### [DATA LISTING]

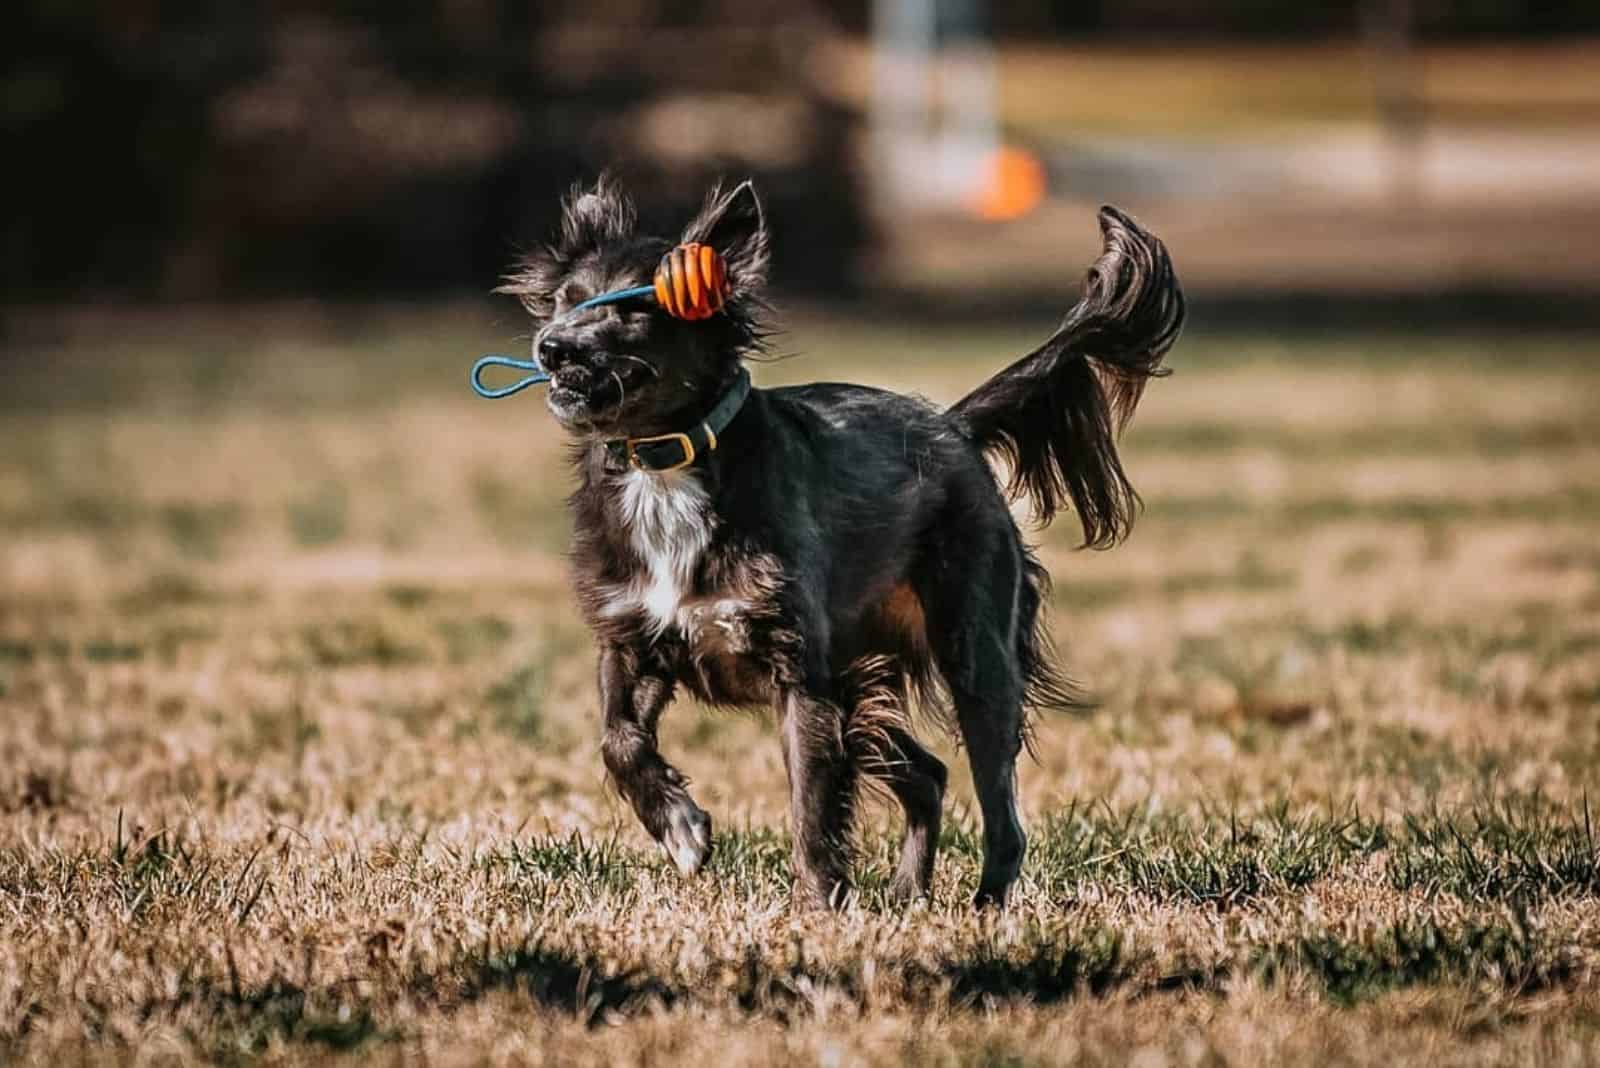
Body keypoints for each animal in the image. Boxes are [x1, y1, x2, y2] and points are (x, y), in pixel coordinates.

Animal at [502, 177, 1190, 908]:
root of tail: (951, 428)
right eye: (565, 300)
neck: (664, 465)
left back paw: (987, 903)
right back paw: (909, 891)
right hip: (860, 684)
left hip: (974, 654)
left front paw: (818, 904)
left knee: (996, 801)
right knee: (928, 774)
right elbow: (619, 740)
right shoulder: (632, 641)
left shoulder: (801, 675)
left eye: (633, 311)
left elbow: (810, 801)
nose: (552, 347)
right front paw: (681, 827)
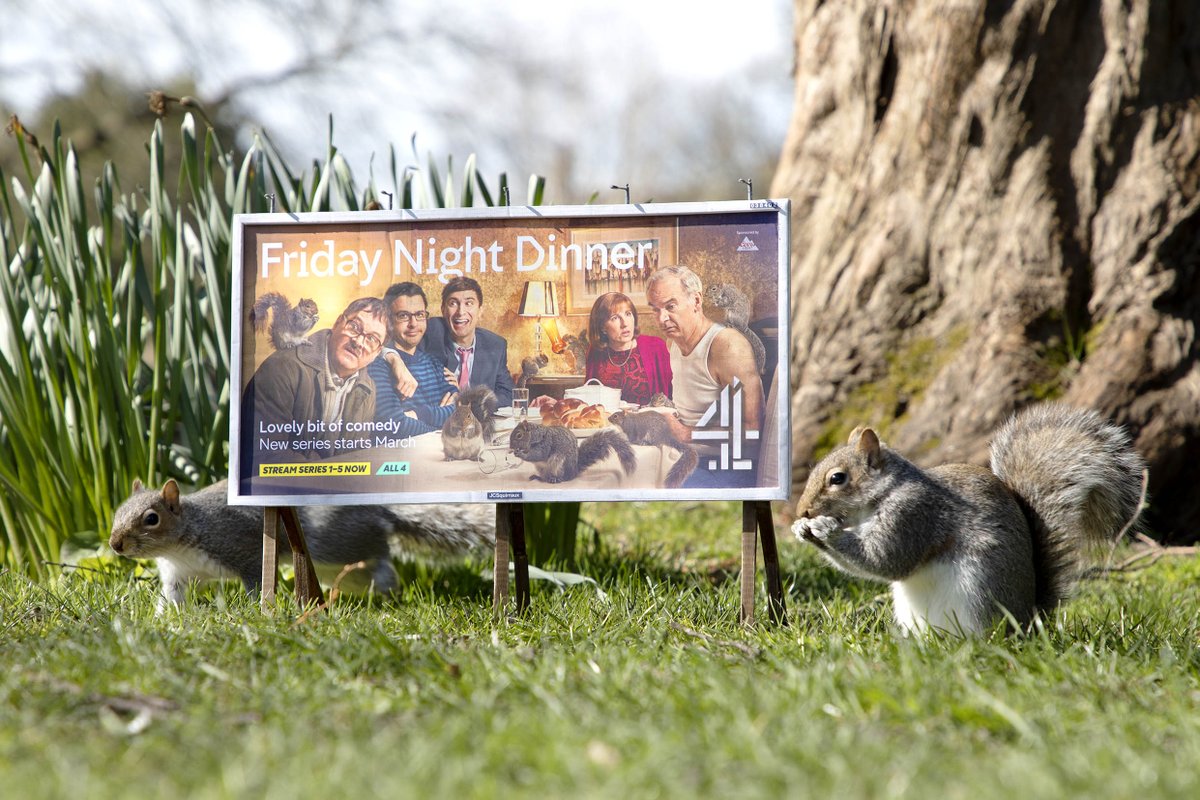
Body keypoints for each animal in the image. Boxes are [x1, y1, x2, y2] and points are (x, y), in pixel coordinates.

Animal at [109, 478, 495, 613]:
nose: (115, 544)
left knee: (382, 557)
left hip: (332, 543)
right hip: (332, 566)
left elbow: (255, 582)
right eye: (117, 512)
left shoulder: (241, 548)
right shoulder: (177, 574)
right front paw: (164, 620)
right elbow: (171, 599)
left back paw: (389, 591)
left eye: (151, 518)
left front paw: (256, 611)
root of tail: (378, 509)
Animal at [508, 420, 636, 483]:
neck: (536, 436)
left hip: (558, 463)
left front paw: (520, 454)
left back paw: (555, 479)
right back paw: (539, 478)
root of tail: (574, 471)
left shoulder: (546, 444)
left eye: (519, 435)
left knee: (564, 478)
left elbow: (537, 455)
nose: (510, 446)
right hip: (542, 468)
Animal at [792, 403, 1146, 636]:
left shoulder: (914, 514)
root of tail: (1028, 622)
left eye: (837, 478)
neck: (885, 493)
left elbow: (887, 559)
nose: (802, 511)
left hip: (978, 594)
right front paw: (802, 530)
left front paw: (825, 530)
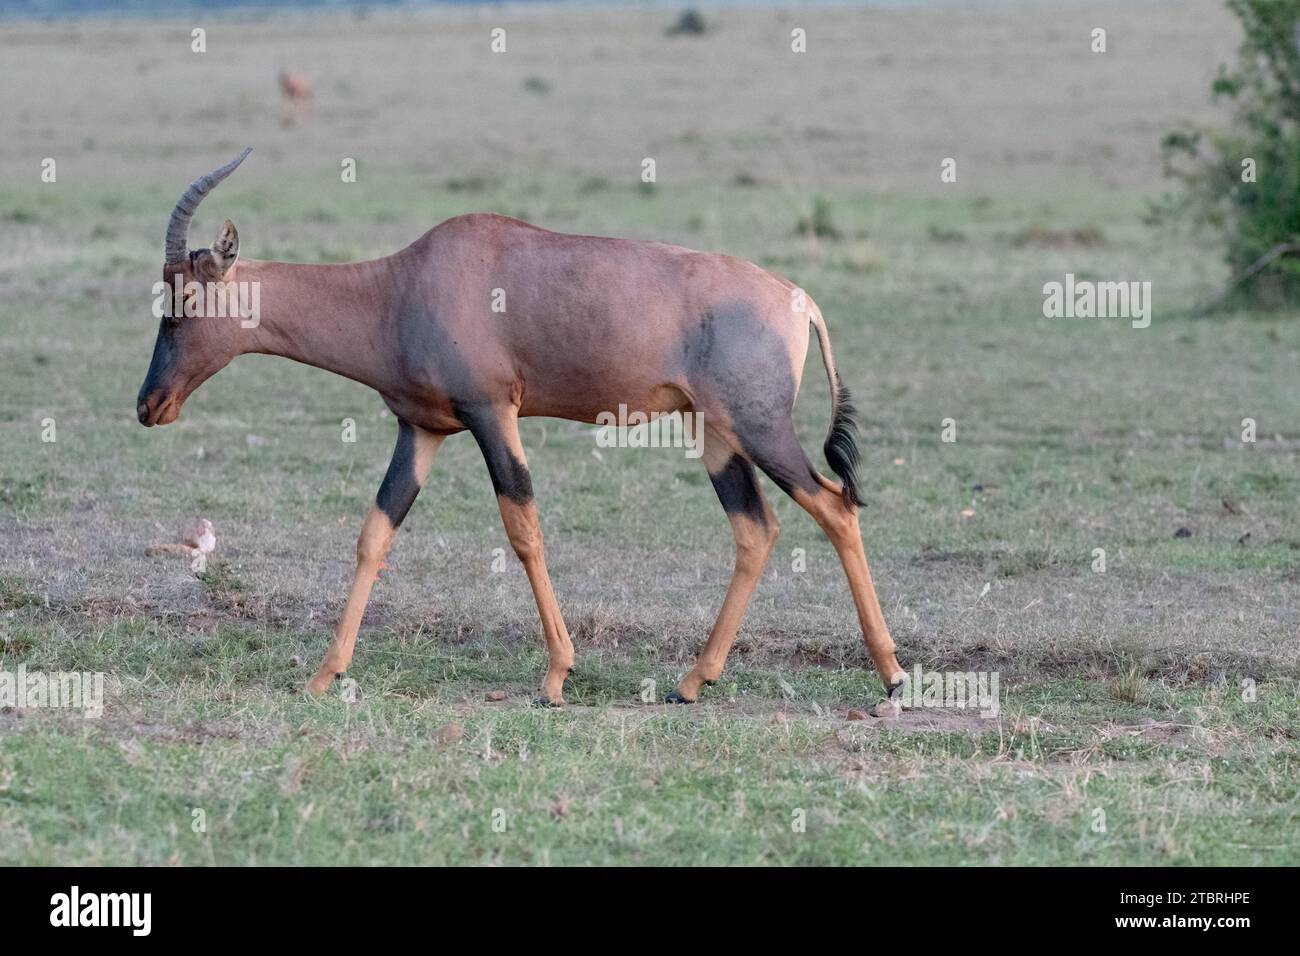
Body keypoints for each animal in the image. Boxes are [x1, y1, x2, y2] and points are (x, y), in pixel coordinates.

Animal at [131, 151, 904, 712]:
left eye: (183, 300)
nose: (149, 406)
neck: (403, 284)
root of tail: (798, 301)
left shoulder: (492, 414)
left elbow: (523, 527)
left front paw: (556, 678)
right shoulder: (422, 430)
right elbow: (376, 533)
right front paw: (324, 675)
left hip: (762, 429)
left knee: (835, 506)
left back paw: (892, 675)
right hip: (715, 434)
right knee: (757, 529)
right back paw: (692, 683)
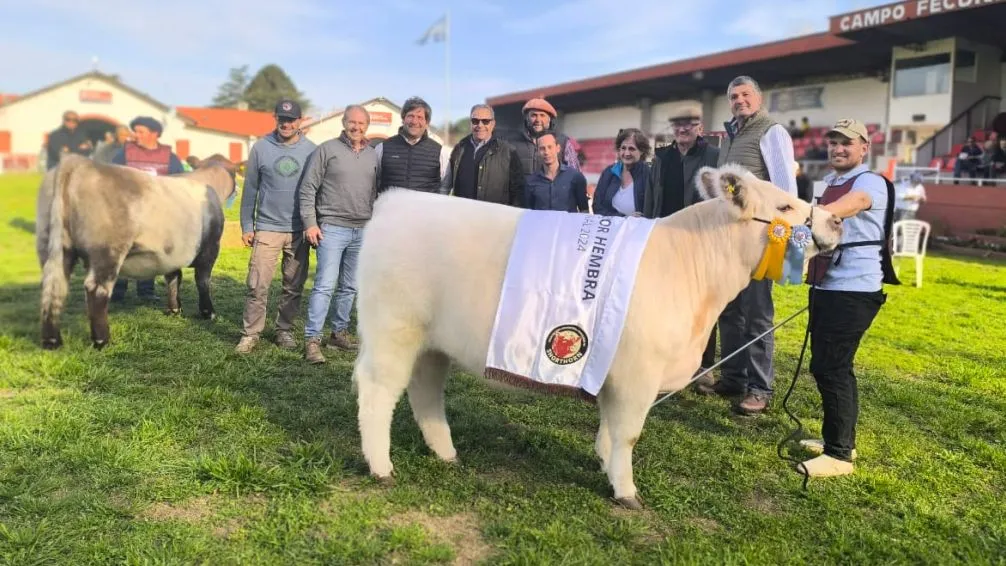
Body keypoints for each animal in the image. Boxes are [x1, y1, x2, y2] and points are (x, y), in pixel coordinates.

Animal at [36, 153, 236, 349]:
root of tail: (76, 162)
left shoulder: (172, 252)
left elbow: (173, 277)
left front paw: (174, 309)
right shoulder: (211, 246)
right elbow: (202, 281)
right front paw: (208, 312)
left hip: (52, 244)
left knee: (54, 286)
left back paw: (52, 341)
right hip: (107, 250)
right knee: (97, 289)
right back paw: (102, 341)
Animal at [350, 162, 845, 508]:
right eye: (784, 207)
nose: (836, 222)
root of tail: (396, 201)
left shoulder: (614, 366)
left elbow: (609, 428)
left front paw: (605, 464)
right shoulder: (638, 372)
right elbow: (628, 433)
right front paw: (626, 492)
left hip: (432, 343)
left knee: (425, 391)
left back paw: (446, 453)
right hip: (392, 330)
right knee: (377, 392)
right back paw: (381, 467)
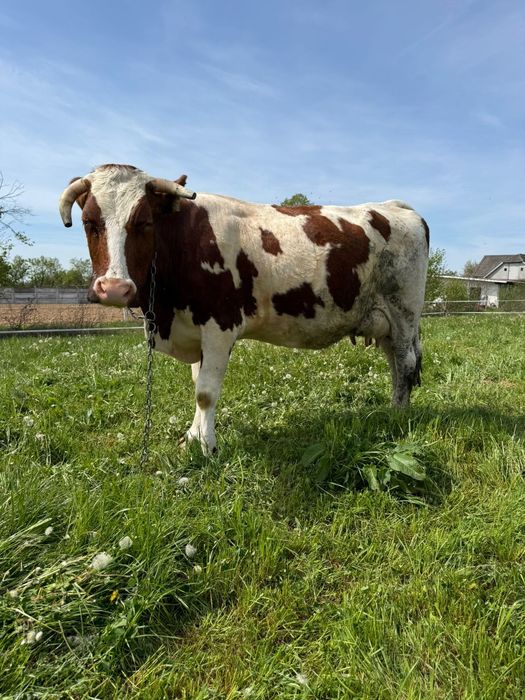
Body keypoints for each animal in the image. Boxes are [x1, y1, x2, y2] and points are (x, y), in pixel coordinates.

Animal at [59, 164, 429, 454]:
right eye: (90, 222)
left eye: (143, 223)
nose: (113, 288)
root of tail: (395, 205)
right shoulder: (194, 330)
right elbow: (197, 384)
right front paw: (193, 437)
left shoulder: (219, 325)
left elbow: (206, 392)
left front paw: (206, 447)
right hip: (384, 321)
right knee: (395, 363)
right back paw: (393, 409)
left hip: (404, 312)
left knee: (405, 364)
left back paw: (398, 416)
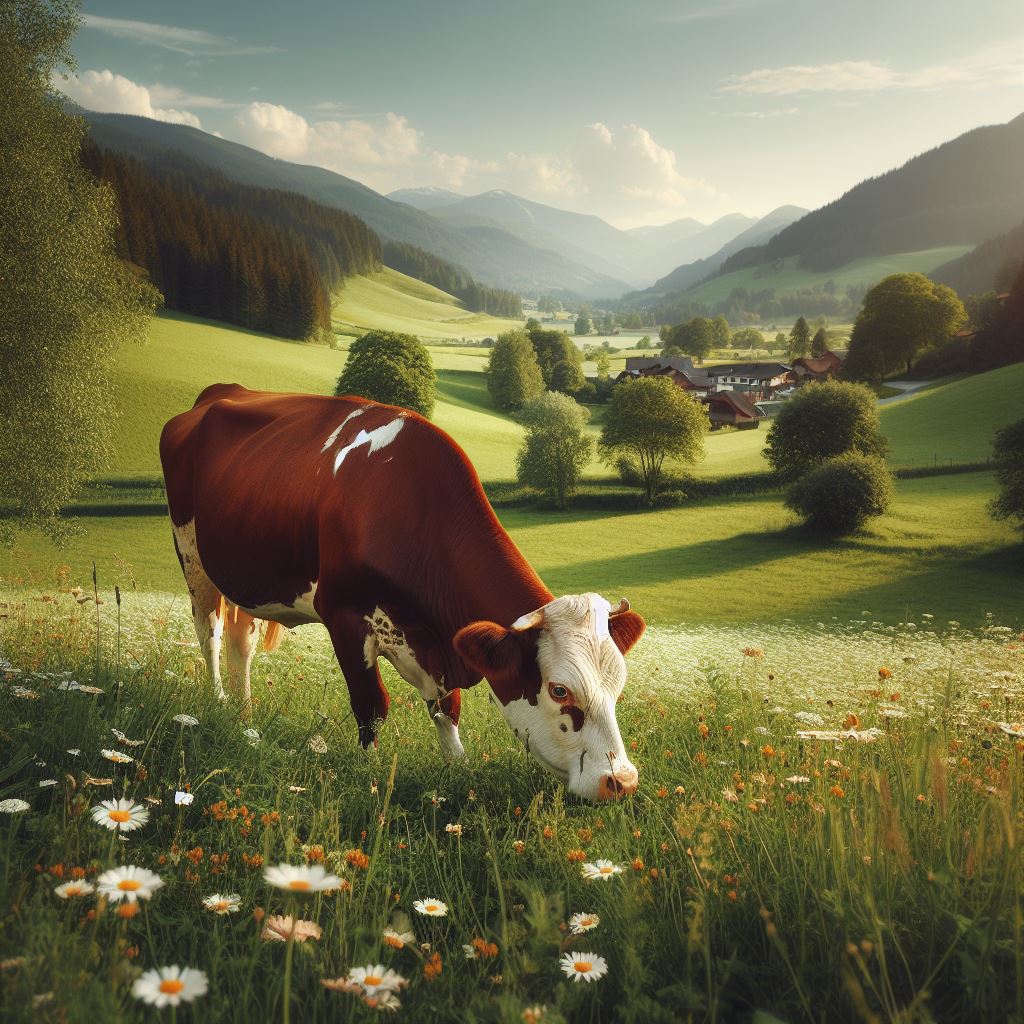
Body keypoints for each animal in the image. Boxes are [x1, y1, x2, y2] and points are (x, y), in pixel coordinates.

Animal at [160, 384, 646, 802]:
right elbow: (372, 704)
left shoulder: (436, 645)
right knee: (210, 634)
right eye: (560, 690)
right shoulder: (344, 617)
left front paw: (458, 772)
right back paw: (218, 702)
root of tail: (223, 391)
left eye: (618, 683)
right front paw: (371, 778)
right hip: (191, 555)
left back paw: (246, 723)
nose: (620, 781)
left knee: (241, 643)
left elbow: (447, 709)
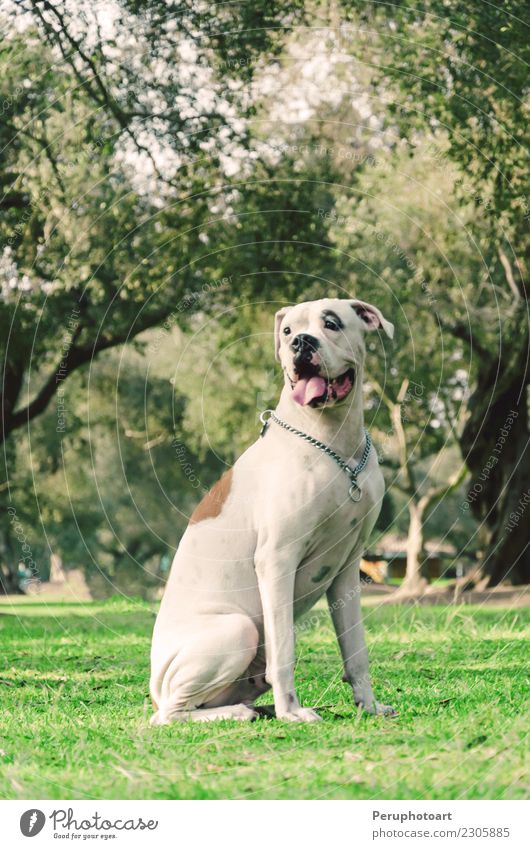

### [TASK BRIEF]
Above are the records; copy exactly the lines from the line with "right elbow: (202, 281)" through the line with "left elbow: (609, 428)", both included.

### [SOLUTION]
right elbow: (202, 281)
right front paw: (208, 312)
left hip: (52, 244)
left knee: (54, 286)
left back paw: (52, 341)
right hip: (107, 250)
right knee: (97, 289)
right back paw: (102, 341)
Animal at [350, 162, 845, 508]:
right eye: (784, 207)
nose: (836, 222)
root of tail: (396, 201)
left shoulder: (614, 366)
left elbow: (609, 428)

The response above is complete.